The rise of the destructive programmer - hawke
http://www.jacquesmattheij.com/The+rise+of+the+destructive+programmer

======
stevengg
_That person is probably still alive and living the good life on a tropical
island_

Reminded me of the Mcnugget scene from the wire

 _Wallace: Man, who ever invented these, yo these are off the
hook...motherfucker got the bone all the way OUT the damn chicken. 'Till he
came along, niggas been chewin on drumsticks and shit gettin they fingers all
greasy, till he sad 'leave the bone' - figured out some way to make real
money.

Poot: You think the man got paid?

Wallace: who?

Poot: The man who invented these. (Holds up McNuggets)

Wallace: Shiit, he richer than a motherfucker.

D: Why...? Did he get a percentage?

Wallace: uh...why not?

D: Nigga, please. The man who invented them things - just some sad ass down at
the basement of Mcdonald's, thinking up some shit to make some money for the
real players.

*Listed entries*
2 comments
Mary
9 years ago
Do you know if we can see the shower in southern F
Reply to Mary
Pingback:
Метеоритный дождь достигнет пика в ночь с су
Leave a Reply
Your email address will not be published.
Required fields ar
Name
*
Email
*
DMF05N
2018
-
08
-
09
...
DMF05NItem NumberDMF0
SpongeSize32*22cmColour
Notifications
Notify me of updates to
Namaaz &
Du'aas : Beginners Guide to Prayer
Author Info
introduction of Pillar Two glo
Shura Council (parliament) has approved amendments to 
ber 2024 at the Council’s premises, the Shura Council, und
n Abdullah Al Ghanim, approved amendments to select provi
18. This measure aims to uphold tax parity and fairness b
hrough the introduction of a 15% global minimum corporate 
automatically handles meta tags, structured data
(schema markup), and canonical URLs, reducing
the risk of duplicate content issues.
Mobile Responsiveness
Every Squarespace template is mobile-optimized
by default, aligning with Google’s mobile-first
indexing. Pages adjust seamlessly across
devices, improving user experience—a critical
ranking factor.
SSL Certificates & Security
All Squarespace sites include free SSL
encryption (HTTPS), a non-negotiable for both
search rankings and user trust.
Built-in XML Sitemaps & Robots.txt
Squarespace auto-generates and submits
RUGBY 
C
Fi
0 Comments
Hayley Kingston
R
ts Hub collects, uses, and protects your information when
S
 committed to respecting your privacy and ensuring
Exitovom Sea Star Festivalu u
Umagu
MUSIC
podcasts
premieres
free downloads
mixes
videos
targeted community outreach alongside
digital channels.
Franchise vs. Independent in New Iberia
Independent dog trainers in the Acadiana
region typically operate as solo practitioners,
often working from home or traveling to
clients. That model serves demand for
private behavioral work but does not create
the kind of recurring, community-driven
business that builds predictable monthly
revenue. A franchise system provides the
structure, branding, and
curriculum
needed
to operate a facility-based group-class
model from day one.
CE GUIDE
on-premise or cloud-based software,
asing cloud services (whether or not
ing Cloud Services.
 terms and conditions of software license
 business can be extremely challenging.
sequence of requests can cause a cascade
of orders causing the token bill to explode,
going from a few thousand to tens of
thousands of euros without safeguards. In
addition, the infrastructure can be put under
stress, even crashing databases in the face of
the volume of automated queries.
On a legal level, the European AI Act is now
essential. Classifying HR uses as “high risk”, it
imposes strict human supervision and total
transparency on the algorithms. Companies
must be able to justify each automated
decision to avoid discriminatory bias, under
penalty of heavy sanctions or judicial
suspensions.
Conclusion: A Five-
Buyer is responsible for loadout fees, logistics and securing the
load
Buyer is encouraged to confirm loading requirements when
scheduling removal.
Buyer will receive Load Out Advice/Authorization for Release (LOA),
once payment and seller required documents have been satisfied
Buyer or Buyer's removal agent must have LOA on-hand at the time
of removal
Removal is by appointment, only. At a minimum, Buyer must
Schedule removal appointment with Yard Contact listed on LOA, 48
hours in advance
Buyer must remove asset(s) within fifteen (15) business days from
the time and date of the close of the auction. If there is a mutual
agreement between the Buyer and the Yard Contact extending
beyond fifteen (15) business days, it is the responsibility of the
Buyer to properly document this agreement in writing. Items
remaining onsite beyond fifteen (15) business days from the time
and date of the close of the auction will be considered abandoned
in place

*What this exercise asks*
A. Please retype the thread from "Wallace: who?" to "real players.".
B. Gather each line of the records that contains the word "close", where case counts.

*Answers*
A.
Wallace: who?

Poot: The man who invented these. (Holds up McNuggets)

Wallace: Shiit, he richer than a motherfucker.

D: Why...? Did he get a percentage?

Wallace: uh...why not?

D: Nigga, please. The man who invented them things - just some sad ass down at
the basement of Mcdonald's, thinking up some shit to make some money for the
real players.

B.
the time and date of the close of the auction. If there is a mutual
and date of the close of the auction will be considered abandoned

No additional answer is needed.